THE TASK ▸
Change "Humdrum **kern" to "Kern notation" in these lines and keep everything else the same. Don't include the pictures.

DATA SHOWN ▸
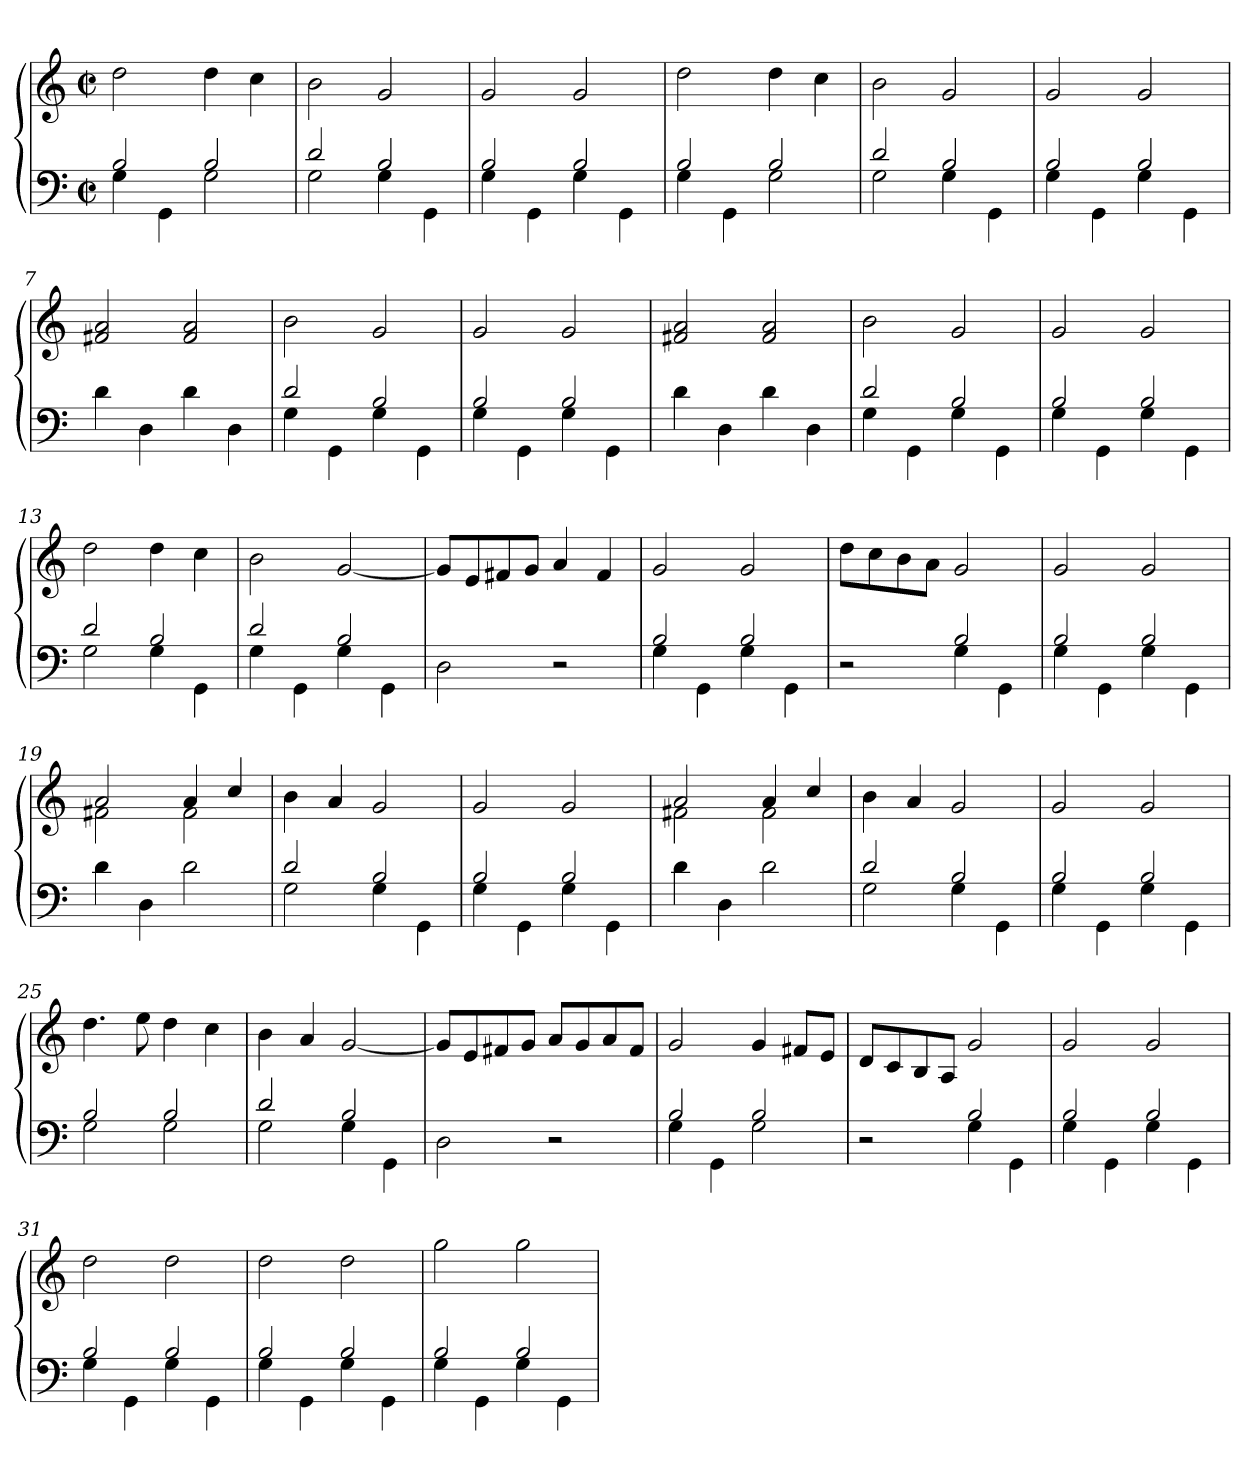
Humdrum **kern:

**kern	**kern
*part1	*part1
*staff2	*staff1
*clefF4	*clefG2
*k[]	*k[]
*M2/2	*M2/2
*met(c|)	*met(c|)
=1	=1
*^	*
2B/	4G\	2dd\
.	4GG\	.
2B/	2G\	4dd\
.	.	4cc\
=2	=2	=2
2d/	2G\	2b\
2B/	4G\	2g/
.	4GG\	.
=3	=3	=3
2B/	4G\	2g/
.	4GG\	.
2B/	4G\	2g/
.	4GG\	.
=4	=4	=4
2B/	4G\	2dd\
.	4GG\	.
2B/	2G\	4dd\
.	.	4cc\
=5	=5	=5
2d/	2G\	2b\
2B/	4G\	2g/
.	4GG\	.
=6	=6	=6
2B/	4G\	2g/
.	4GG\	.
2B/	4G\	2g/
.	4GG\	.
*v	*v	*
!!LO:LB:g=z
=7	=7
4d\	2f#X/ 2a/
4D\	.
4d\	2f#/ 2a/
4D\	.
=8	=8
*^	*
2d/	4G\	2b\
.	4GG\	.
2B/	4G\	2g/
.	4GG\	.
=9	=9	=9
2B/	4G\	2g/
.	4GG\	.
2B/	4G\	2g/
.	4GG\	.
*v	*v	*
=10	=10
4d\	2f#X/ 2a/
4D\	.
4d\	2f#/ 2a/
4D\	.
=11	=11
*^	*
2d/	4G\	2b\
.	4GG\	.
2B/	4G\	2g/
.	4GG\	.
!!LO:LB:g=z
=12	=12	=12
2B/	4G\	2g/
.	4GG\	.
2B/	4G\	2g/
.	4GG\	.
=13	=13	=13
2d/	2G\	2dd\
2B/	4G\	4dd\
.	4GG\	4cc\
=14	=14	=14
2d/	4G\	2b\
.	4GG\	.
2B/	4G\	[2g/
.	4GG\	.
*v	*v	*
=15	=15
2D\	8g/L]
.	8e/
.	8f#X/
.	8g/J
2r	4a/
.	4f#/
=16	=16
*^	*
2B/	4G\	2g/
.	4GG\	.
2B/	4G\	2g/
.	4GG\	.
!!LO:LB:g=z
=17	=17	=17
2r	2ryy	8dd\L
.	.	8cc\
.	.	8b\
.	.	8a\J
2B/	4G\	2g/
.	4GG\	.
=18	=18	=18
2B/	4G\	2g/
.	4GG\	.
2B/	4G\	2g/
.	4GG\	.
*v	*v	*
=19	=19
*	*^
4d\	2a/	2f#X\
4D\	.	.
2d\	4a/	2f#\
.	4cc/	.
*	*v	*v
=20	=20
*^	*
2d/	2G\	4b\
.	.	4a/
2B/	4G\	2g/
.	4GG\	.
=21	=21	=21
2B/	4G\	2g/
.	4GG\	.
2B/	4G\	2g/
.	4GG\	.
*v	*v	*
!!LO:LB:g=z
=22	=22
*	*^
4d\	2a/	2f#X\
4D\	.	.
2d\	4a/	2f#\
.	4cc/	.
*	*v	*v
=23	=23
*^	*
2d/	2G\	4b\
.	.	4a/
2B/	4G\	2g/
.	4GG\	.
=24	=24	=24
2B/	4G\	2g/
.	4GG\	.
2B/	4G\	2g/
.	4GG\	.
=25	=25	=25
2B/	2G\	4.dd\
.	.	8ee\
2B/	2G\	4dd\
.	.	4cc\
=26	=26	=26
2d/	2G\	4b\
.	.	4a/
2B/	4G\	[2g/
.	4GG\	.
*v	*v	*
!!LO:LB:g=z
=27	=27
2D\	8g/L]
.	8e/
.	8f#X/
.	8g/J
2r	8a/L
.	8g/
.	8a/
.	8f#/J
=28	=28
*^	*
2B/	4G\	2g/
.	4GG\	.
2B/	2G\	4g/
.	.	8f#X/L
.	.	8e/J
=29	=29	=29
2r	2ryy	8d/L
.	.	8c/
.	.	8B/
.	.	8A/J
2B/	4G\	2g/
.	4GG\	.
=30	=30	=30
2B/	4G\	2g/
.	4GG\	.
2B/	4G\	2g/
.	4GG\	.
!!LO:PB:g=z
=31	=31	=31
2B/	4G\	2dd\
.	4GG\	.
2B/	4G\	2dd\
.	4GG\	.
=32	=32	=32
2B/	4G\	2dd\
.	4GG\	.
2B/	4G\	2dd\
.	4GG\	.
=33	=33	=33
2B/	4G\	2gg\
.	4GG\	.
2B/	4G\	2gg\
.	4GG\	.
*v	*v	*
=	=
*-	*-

TASK RESPONSE ▸
Kern notation:

**kern	**kern
*part1	*part1
*staff2	*staff1
*clefF4	*clefG2
*k[]	*k[]
*M2/2	*M2/2
*met(c|)	*met(c|)
=1	=1
*^	*
2B/	4G\	2dd\
.	4GG\	.
2B/	2G\	4dd\
.	.	4cc\
=2	=2	=2
2d/	2G\	2b\
2B/	4G\	2g/
.	4GG\	.
=3	=3	=3
2B/	4G\	2g/
.	4GG\	.
2B/	4G\	2g/
.	4GG\	.
=4	=4	=4
2B/	4G\	2dd\
.	4GG\	.
2B/	2G\	4dd\
.	.	4cc\
=5	=5	=5
2d/	2G\	2b\
2B/	4G\	2g/
.	4GG\	.
=6	=6	=6
2B/	4G\	2g/
.	4GG\	.
2B/	4G\	2g/
.	4GG\	.
*v	*v	*
!!LO:LB:g=z
=7	=7
4d\	2f#X/ 2a/
4D\	.
4d\	2f#/ 2a/
4D\	.
=8	=8
*^	*
2d/	4G\	2b\
.	4GG\	.
2B/	4G\	2g/
.	4GG\	.
=9	=9	=9
2B/	4G\	2g/
.	4GG\	.
2B/	4G\	2g/
.	4GG\	.
*v	*v	*
=10	=10
4d\	2f#X/ 2a/
4D\	.
4d\	2f#/ 2a/
4D\	.
=11	=11
*^	*
2d/	4G\	2b\
.	4GG\	.
2B/	4G\	2g/
.	4GG\	.
!!LO:LB:g=z
=12	=12	=12
2B/	4G\	2g/
.	4GG\	.
2B/	4G\	2g/
.	4GG\	.
=13	=13	=13
2d/	2G\	2dd\
2B/	4G\	4dd\
.	4GG\	4cc\
=14	=14	=14
2d/	4G\	2b\
.	4GG\	.
2B/	4G\	[2g/
.	4GG\	.
*v	*v	*
=15	=15
2D\	8g/L]
.	8e/
.	8f#X/
.	8g/J
2r	4a/
.	4f#/
=16	=16
*^	*
2B/	4G\	2g/
.	4GG\	.
2B/	4G\	2g/
.	4GG\	.
!!LO:LB:g=z
=17	=17	=17
2r	2ryy	8dd\L
.	.	8cc\
.	.	8b\
.	.	8a\J
2B/	4G\	2g/
.	4GG\	.
=18	=18	=18
2B/	4G\	2g/
.	4GG\	.
2B/	4G\	2g/
.	4GG\	.
*v	*v	*
=19	=19
*	*^
4d\	2a/	2f#X\
4D\	.	.
2d\	4a/	2f#\
.	4cc/	.
*	*v	*v
=20	=20
*^	*
2d/	2G\	4b\
.	.	4a/
2B/	4G\	2g/
.	4GG\	.
=21	=21	=21
2B/	4G\	2g/
.	4GG\	.
2B/	4G\	2g/
.	4GG\	.
*v	*v	*
!!LO:LB:g=z
=22	=22
*	*^
4d\	2a/	2f#X\
4D\	.	.
2d\	4a/	2f#\
.	4cc/	.
*	*v	*v
=23	=23
*^	*
2d/	2G\	4b\
.	.	4a/
2B/	4G\	2g/
.	4GG\	.
=24	=24	=24
2B/	4G\	2g/
.	4GG\	.
2B/	4G\	2g/
.	4GG\	.
=25	=25	=25
2B/	2G\	4.dd\
.	.	8ee\
2B/	2G\	4dd\
.	.	4cc\
=26	=26	=26
2d/	2G\	4b\
.	.	4a/
2B/	4G\	[2g/
.	4GG\	.
*v	*v	*
!!LO:LB:g=z
=27	=27
2D\	8g/L]
.	8e/
.	8f#X/
.	8g/J
2r	8a/L
.	8g/
.	8a/
.	8f#/J
=28	=28
*^	*
2B/	4G\	2g/
.	4GG\	.
2B/	2G\	4g/
.	.	8f#X/L
.	.	8e/J
=29	=29	=29
2r	2ryy	8d/L
.	.	8c/
.	.	8B/
.	.	8A/J
2B/	4G\	2g/
.	4GG\	.
=30	=30	=30
2B/	4G\	2g/
.	4GG\	.
2B/	4G\	2g/
.	4GG\	.
!!LO:PB:g=z
=31	=31	=31
2B/	4G\	2dd\
.	4GG\	.
2B/	4G\	2dd\
.	4GG\	.
=32	=32	=32
2B/	4G\	2dd\
.	4GG\	.
2B/	4G\	2dd\
.	4GG\	.
=33	=33	=33
2B/	4G\	2gg\
.	4GG\	.
2B/	4G\	2gg\
.	4GG\	.
*v	*v	*
=	=
*-	*-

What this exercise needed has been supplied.